Safety and government review
The release comes as the U.S. government’s stance on AI oversight shifts. President Trump’s June 2 executive order created a voluntary system for frontier AI developers to share access to new models with the Defense Department, giving officials 30 days to raise concerns before public release.
OpenAI said it voluntarily shared early access with the government and “trusted partners” but noted it does not believe government review should become the long-term default. A White House official told CNET that the government did not give OpenAI a green light to release GPT-5.6, nor was one required under the executive order.
The models include a five-layer safety stack: model-level refusal training, real-time misuse classifiers that can pause generation, account-level review, differentiated access for sensitive capabilities, and monitoring with rapid-response jailbreak remediation. OpenAI dedicated over 700,000 A100-equivalent GPU hours to automated red-teaming.
Cyber capabilities
OpenAI’s safety evaluations show that Sol is competitive with Anthropic’s Mythos Preview on the ExploitBench cybersecurity benchmark while using roughly one-third of the output tokens. However, the company’s Preparedness Framework assessment found that Sol “does not cross the Cyber Critical threshold”, it can identify bugs and exploitation primitives but cannot autonomously produce a full-chain exploit.
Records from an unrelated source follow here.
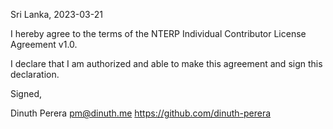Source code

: Sri Lanka, 2023-03-21

I hereby agree to the terms of the NTERP Individual Contributor License
Agreement v1.0.

I declare that I am authorized and able to make this agreement and sign this
declaration.

Signed,

Dinuth Perera pm@dinuth.me https://github.com/dinuth-perera
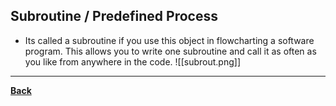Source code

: ## Subroutine / Predefined Process
- Its called a subroutine if you use this object in flowcharting a software program. This allows you to write one subroutine and call it as often as you like from anywhere in the code.
![[subrout.png]]
---
**[Back](COMPROGPrelimCh2.md)**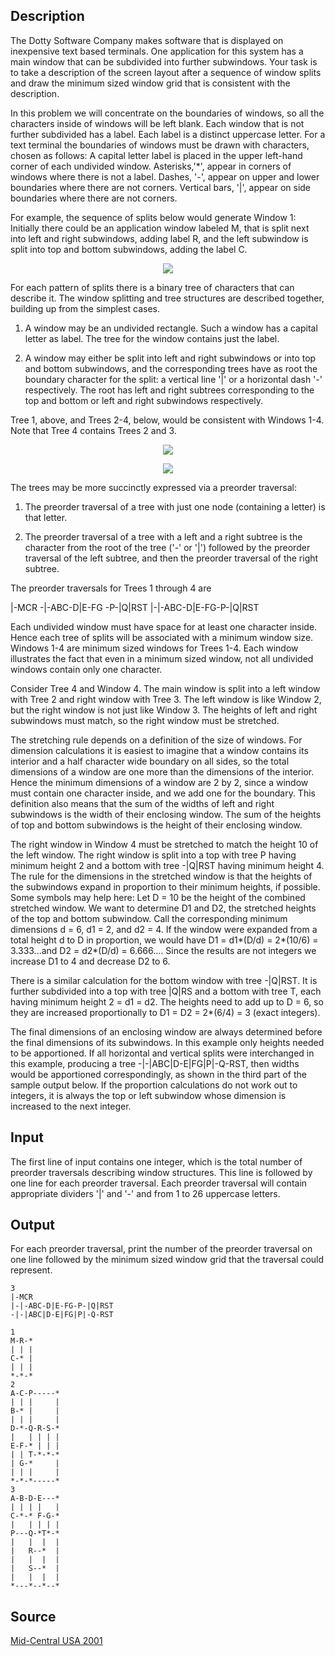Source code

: <h2>Description</h2><p>The Dotty Software Company makes software that is displayed on inexpensive text based terminals. One application for this system has a main window that can be subdivided into further subwindows. Your task is to take a description of the screen layout after a sequence of window splits and draw the minimum sized window grid that is consistent with the description.
</p>In this problem we will concentrate on the boundaries of windows, so all the characters inside of windows will be left blank. Each window that is not further subdivided has a label. Each label is a distinct uppercase letter. For a text terminal the boundaries of windows must be drawn with characters, chosen as follows: A capital letter label is placed in the upper left-hand corner of each undivided window. Asterisks,'*', appear in corners of windows where there is not a label. Dashes, '-', appear on upper and lower boundaries where there are not corners. Vertical bars, '|', appear on side boundaries where there are not corners.

For example, the sequence of splits below would generate Window 1: Initially there could be an application window labeled M, that is split next into left and right subwindows, adding label R, and the left subwindow is split into top and bottom subwindows, adding the label C.
<center><img src="images/1108/1108_1.gif"></center><p>
</p>For each pattern of splits there is a binary tree of characters that can describe it. The window splitting and tree structures are described together, building up from the simplest cases.

1. A window may be an undivided rectangle. Such a window has a capital letter as label. The tree for the window contains just the label.

2. A window may either be split into left and right subwindows or into top and bottom subwindows, and the corresponding trees have as root the boundary character for the split: a vertical line '|' or a horizontal dash '-' respectively. The root has left and right subtrees corresponding to the top and bottom or left and right subwindows respectively.

Tree 1, above, and Trees 2-4, below, would be consistent with Windows 1-4. Note that Tree 4 contains Trees 2 and 3. 
<center><img src="images/1108/1108_2.gif"></center><p>
</p><center><img src="images/1108/1108_3.gif"></center><p>
</p>The trees may be more succinctly expressed via a preorder traversal:

1. The preorder traversal of a tree with just one node (containing a letter) is that letter.

2. The preorder traversal of a tree with a left and a right subtree is the character from the root of the tree ('-' or '|') followed by the preorder traversal of the left subtree, and then the preorder traversal of the right subtree.

The preorder traversals for Trees 1 through 4 are

|-MCR -|-ABC-D|E-FG -P-|Q|RST |-|-ABC-D|E-FG-P-|Q|RST

Each undivided window must have space for at least one character inside. Hence each tree of splits will be associated with a minimum window size. Windows 1-4 are minimum sized windows for Trees 1-4. Each window illustrates the fact that even in a minimum sized window, not all undivided windows contain only one character.

Consider Tree 4 and Window 4. The main window is split into a left window with Tree 2 and right window with Tree 3. The left window is like Window 2, but the right window is not just like Window 3. The heights of left and right subwindows must match, so the right window must be stretched.

The stretching rule depends on a definition of the size of windows. For dimension calculations it is easiest to imagine that a window contains its interior and a half character wide boundary on all sides, so the total dimensions of a window are one more than the dimensions of the interior. Hence the minimum dimensions of a window are 2 by 2, since a window must contain one character inside, and we add one for the boundary. This definition also means that the sum of the widths of left and right subwindows is the width of their enclosing window. The sum of the heights of top and bottom subwindows is the height of their enclosing window.

The right window in Window 4 must be stretched to match the height 10 of the left window. The right window is split into a top with tree P having minimum height 2 and a bottom with tree -|Q|RST having minimum height 4. The rule for the dimensions in the stretched window is that the heights of the subwindows expand in proportion to their minimum heights, if possible. Some symbols may help here: Let D = 10 be the height of the combined stretched window. We want to determine D1 and D2, the stretched heights of the top and bottom subwindow. Call the corresponding minimum dimensions d = 6, d1 = 2, and d2 = 4. If the window were expanded from a total height d to D in proportion, we would have D1 = d1*(D/d) = 2*(10/6) = 3.333...and D2 = d2*(D/d) = 6.666.... Since the results are not integers we increase D1 to 4 and decrease D2 to 6.

There is a similar calculation for the bottom window with tree -|Q|RST. It is further subdivided into a top with tree |Q|RS and a bottom with tree T, each having minimum height 2 = d1 = d2. The heights need to add up to D = 6, so they are increased proportionally to D1 = D2 = 2*(6/4) = 3 (exact integers).

The final dimensions of an enclosing window are always determined before the final dimensions of its subwindows. In this example only heights needed to be apportioned. If all horizontal and vertical splits were interchanged in this example, producing a tree -|-|ABC|D-E|FG|P|-Q-RST, then widths would be apportioned correspondingly, as shown in the third part of the sample output below. If the proportion calculations do not work out to integers, it is always the top or left subwindow whose dimension is increased to the next integer.
<h2>Input</h2><p>The first line of input contains one integer, which is the total number of preorder traversals describing window structures. This line is followed by one line for each preorder traversal. Each preorder traversal will contain appropriate dividers '|' and '-' and from 1 to 26 uppercase letters.</p><h2>Output</h2><p>For each preorder traversal, print the number of the preorder traversal on one line followed by the minimum sized window grid that the traversal could represent. </p><pre><code class="language-input1">3
|-MCR
|-|-ABC-D|E-FG-P-|Q|RST
-|-|ABC|D-E|FG|P|-Q-RST </code></pre><pre><code class="language-output1">1
M-R-*
| | |
C-* |
| | |
*-*-*
2
A-C-P-----*
| | |     |
B-* |     |
| | |     |
D-*-Q-R-S-*
|   | | | |
E-F-* | | |
| | T-*-*-*
| G-*     |
| | |     |
*-*-*-----*
3
A-B-D-E---*
| | | |   |
C-*-* F-G-*
|   | | | |
P---Q-*T*-*
|   |  |  |
|   R--*  |
|   |  |  |
|   S--*  |
|   |  |  |
*---*--*--*</code></pre><h2>Source</h2><a href="searchproblem?field=source&amp;key=Mid-Central+USA+2001">Mid-Central USA 2001</a>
Sol also set a new state of the art on Terminal-Bench 2.1 for command-line coding workflows and outperformed GPT-5.5 on GeneBench v1 for biology tasks while using fewer tokens.
Naming convention
The numbering (5.6) identifies the generation, while Sol, Terra, and Luna are durable capability tiers that can each advance at their own cadence. OpenAI plans broader availability via ChatGPT, Codex, and the API in the coming weeks.